What you will do:
Every line from the line containing "Oh my goodness" through the final line below must be returned exactly, and no other line.
(The data Opens)
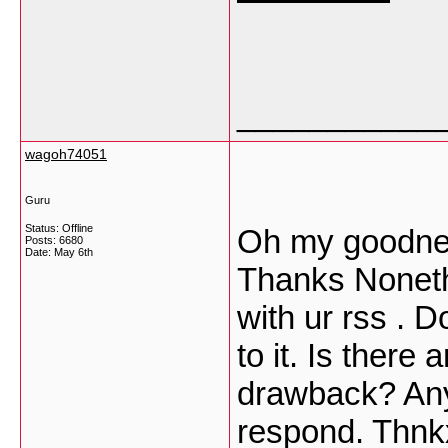
___________
wagoh74051
Guru
Status: Offline
Oh my goodness
Posts: 6680
Date:
May 6th
Thanks Noneth
with ur rss . 
to it. Is there
drawback? Any
respond. Thn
(The data Closes)
Task answer:
Oh my goodness
Posts: 6680
Date:
May 6th
Thanks Noneth
with ur rss . 
to it. Is there
drawback? Any
respond. Thn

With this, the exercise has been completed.